PJ : Est-ce que c'est ça qui t'a donné l'envie d'être enseignant ?
GP : En partie, j'imagine. C'est toute une construction qui s'est faite depuis le collège. Même avant, j'ai eu sur ma route des enseignants qui ont toujours été très bienveillants, très sympathiques, qui m'ont donné envie aussi d'explorer, de connaître, de comprendre et aussi d'expliquer et de faire comprendre à un moment.
PJ : Tu as fait des podcasts pour Hachette, pour la collection « Écume des Œuvres », avec une entrée qui s'appelle « Dans la valise de... » donc d'un auteur, en l'occurrence. J'ai alors envie de te demander : qu’y a-t-il dans la valise de Guillaume Plassans, alias Popésie ?
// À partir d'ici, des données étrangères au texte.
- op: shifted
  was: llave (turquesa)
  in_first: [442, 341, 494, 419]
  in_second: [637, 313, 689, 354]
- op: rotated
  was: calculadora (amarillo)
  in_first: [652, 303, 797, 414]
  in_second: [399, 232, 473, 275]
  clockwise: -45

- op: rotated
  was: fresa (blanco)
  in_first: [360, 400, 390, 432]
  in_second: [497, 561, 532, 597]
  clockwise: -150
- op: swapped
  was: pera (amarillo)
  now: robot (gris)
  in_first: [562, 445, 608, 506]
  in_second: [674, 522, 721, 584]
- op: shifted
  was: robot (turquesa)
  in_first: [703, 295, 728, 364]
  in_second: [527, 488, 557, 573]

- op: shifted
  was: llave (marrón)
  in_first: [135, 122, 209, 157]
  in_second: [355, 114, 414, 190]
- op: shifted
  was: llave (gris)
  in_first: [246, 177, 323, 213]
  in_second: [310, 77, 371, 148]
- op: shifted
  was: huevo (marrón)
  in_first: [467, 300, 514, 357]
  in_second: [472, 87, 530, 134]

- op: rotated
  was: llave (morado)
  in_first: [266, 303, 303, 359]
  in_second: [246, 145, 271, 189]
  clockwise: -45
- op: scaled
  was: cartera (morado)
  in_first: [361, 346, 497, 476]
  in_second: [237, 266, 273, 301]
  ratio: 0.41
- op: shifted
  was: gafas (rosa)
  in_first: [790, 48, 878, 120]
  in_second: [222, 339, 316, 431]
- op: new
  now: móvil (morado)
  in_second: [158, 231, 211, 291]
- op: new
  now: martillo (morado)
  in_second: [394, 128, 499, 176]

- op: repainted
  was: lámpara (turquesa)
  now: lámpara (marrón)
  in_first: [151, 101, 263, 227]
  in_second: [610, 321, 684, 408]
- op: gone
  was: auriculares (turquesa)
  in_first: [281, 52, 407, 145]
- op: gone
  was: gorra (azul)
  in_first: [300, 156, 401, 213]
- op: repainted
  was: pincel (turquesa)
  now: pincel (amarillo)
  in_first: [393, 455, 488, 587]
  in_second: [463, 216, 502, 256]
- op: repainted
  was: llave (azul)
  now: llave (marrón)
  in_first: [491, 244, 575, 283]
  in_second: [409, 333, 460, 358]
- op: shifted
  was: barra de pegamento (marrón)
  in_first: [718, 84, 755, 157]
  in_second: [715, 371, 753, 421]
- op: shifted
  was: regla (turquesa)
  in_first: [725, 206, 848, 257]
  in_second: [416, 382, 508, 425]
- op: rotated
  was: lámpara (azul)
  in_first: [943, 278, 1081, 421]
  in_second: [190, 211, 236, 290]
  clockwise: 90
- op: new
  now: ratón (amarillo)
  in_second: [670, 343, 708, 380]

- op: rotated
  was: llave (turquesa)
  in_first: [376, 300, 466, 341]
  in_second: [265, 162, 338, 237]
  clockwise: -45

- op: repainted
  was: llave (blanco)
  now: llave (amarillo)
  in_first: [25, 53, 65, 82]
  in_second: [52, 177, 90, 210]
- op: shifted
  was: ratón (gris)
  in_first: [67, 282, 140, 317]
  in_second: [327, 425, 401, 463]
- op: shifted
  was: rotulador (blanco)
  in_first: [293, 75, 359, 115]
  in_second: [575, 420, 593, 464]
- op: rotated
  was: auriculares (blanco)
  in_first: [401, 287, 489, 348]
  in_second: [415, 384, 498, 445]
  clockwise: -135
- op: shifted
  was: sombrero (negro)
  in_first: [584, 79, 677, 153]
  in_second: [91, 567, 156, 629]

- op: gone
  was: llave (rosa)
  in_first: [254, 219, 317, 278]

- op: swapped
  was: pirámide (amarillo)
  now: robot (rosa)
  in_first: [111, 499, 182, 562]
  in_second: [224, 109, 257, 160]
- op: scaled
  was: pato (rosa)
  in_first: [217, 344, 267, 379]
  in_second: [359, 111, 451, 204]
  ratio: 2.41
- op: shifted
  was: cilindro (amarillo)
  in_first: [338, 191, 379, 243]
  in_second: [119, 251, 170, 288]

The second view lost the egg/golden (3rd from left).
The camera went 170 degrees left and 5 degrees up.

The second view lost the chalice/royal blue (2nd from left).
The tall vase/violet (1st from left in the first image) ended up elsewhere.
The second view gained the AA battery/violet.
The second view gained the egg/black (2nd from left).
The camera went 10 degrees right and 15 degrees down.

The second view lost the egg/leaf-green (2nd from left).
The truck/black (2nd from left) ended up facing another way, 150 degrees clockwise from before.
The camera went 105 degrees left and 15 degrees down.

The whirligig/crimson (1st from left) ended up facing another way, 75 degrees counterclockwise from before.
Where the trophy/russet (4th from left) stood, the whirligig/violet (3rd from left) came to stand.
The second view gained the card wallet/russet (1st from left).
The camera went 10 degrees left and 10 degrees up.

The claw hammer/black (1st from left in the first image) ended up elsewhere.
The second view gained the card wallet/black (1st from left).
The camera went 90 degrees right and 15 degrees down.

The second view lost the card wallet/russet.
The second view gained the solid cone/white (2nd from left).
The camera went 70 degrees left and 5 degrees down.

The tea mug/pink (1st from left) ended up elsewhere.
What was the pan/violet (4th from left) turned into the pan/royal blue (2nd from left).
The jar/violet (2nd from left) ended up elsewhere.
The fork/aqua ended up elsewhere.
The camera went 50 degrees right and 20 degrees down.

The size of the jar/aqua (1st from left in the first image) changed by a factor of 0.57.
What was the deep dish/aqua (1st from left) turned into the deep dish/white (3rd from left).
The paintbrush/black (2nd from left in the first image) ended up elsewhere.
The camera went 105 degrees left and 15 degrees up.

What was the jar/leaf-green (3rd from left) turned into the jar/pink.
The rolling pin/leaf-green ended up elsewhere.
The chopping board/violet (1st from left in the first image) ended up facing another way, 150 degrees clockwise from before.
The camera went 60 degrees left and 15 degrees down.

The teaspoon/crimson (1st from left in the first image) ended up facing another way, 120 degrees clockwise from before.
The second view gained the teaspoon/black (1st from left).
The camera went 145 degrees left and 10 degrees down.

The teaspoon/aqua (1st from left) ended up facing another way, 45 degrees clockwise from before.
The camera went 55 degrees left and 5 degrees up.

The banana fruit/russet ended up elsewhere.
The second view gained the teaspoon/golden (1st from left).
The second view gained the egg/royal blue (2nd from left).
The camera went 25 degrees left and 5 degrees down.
GP : Je pense qu'il y aura ce que j’ai très souvent sur moi, presque toujours : un livre de poche. C’est pratique, un livre de poche, pas cher et ça se glisse dans la poche.
Avec, j'aurai un stylo pour pouvoir prendre des notes et écrire sur le livre. J’adore écrire sur le livre. Je pense qu'il faut désacraliser aussi le rapport au livre et ne pas hésiter à prendre des notes.
Et, un troisième objet, je pense que j'aurai une tétine de secours pour ma fille, parce qu’on n’est jamais à l'abri !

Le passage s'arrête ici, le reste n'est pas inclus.